No estoy seguro de haberle entendido bien. Sin embargo, creo que puedes construir la distribución de probabilidad empírica del error (utilizando el conjunto de pruebas), si es necesario, utilizando bootstrapping. A continuación, puede estimar la distribución de probabilidad del error utilizando MLE, utilizar la estimación no paramétrica, etc. Si tienes una distribución, entonces puedes estimar fácilmente la probabilidad de exceder algún valor dado del error.
Tenga en cuenta que se necesitan muchas observaciones para hacer una buena estimación de la distribución. En el caso de este conjunto de datos (iris), este enfoque no proporcionará resultados muy sólidos.
Si este método falla, siempre se puede utilizar La desigualdad de Chebyshev
A continuación tienes un código R para un ejemplo de juguete:
library(randomForest)
library(ggplot2)
data(iris)
set.seed(2020)
df <- iris
test.df <- iris #in your case it will be a real test set
head(df)
rf.model <- randomForest(Sepal.Length ~ Sepal.Width + Petal.Length + Petal.Width ,data=df)
check.df <- data.frame(predicted = predict(rf.model,newdata=test.df), observed = test.df$Sepal.Length)
head(check.df)
#uncomment line below to display a scatter plot
#ggplot(data = check.df,aes(x=observed,y=predicted)) + geom_point() + geom_smooth(method="lm")
error.df <- data.frame(error = check.df$observed - check.df$predicted)

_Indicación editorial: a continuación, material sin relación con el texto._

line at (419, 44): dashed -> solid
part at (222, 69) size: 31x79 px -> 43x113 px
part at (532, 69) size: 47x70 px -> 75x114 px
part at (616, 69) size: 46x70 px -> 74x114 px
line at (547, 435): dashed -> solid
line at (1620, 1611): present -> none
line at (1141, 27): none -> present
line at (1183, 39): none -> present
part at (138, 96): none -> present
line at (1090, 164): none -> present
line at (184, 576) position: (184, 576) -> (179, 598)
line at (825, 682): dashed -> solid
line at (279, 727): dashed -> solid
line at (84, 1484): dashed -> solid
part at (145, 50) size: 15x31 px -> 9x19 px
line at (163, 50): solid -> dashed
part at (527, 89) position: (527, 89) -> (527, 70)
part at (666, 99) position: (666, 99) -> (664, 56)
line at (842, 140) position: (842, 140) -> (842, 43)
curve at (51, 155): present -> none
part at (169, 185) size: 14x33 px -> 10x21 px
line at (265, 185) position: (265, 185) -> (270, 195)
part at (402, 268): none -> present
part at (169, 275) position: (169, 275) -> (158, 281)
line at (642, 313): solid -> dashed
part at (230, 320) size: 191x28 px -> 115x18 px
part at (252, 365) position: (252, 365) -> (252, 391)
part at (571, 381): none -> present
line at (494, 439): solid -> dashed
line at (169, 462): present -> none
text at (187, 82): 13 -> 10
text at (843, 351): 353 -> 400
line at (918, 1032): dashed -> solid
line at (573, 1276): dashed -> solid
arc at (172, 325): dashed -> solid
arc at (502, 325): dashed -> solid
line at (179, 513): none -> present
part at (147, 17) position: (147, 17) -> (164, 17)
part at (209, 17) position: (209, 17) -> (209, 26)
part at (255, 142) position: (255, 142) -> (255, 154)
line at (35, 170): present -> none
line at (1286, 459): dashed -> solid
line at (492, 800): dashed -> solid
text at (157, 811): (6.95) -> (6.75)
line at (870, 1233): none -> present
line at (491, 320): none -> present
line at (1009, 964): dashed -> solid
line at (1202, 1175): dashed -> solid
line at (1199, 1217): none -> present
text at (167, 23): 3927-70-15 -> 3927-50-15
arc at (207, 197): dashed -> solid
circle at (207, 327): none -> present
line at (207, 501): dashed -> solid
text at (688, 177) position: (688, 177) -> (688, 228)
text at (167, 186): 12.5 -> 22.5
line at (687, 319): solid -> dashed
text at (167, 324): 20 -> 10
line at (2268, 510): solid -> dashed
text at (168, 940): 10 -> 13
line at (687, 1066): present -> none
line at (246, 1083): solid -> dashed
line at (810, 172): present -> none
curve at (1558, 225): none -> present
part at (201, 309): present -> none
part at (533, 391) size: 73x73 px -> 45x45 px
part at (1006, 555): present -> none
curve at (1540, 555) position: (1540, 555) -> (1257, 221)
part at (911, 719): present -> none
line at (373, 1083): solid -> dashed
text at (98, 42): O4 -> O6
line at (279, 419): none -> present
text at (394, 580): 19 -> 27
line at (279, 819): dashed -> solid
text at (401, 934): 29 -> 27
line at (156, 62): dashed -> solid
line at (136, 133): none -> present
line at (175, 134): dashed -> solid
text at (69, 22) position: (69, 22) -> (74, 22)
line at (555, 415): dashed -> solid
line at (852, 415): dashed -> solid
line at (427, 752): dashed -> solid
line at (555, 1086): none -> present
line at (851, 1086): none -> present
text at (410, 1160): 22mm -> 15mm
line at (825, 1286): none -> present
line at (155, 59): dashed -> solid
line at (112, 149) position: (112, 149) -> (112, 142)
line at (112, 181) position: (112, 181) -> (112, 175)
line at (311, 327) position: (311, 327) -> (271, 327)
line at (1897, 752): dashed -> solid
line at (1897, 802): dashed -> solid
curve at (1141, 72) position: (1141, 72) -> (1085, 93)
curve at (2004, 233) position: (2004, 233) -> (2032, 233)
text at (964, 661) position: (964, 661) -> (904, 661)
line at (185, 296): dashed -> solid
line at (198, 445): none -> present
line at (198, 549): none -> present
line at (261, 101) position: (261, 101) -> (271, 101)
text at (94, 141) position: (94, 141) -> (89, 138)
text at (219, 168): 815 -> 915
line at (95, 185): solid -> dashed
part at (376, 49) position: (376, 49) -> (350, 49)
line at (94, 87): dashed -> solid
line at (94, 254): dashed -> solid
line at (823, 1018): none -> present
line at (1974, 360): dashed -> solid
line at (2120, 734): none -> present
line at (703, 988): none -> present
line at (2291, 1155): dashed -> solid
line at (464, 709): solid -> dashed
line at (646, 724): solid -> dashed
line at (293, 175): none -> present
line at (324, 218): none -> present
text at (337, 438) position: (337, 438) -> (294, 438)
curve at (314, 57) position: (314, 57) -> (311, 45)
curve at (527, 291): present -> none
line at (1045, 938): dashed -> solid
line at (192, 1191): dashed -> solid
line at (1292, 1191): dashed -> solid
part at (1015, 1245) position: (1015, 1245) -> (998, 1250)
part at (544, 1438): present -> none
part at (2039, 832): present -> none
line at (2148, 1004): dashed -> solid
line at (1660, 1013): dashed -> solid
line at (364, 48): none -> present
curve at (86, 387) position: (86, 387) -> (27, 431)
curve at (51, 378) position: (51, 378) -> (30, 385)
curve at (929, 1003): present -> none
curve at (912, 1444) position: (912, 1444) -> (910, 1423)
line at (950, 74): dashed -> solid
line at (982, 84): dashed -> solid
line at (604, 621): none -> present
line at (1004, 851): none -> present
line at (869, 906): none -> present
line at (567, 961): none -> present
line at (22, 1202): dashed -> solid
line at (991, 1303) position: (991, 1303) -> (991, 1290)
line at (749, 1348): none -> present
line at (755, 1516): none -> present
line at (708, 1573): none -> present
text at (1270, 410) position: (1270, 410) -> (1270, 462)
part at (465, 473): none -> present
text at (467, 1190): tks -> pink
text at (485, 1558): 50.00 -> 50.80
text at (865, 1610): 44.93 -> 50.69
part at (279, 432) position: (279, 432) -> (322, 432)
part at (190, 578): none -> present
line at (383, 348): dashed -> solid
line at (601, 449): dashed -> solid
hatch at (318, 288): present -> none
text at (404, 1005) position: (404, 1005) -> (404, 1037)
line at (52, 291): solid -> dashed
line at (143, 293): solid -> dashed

#uncomment line below to display a histogram
#ggplot(data = error.df,aes(x=error,y=..density..)) + geom_histogram() + geom_density() # plot the histogram and density
cdf <- ecdf(x=error.df$error) #empirical CDF function
#probability of error exceeding 0.2 on both sides, so including also error exceeding -0.2, P(error<-0.2 or error>0.2)
P = cdf(-0.2) + (1-cdf(0.2))
P
Por supuesto, puedes utilizar la medida que quieras para el error.
También intervalos de predicción puede ser interesante para usted.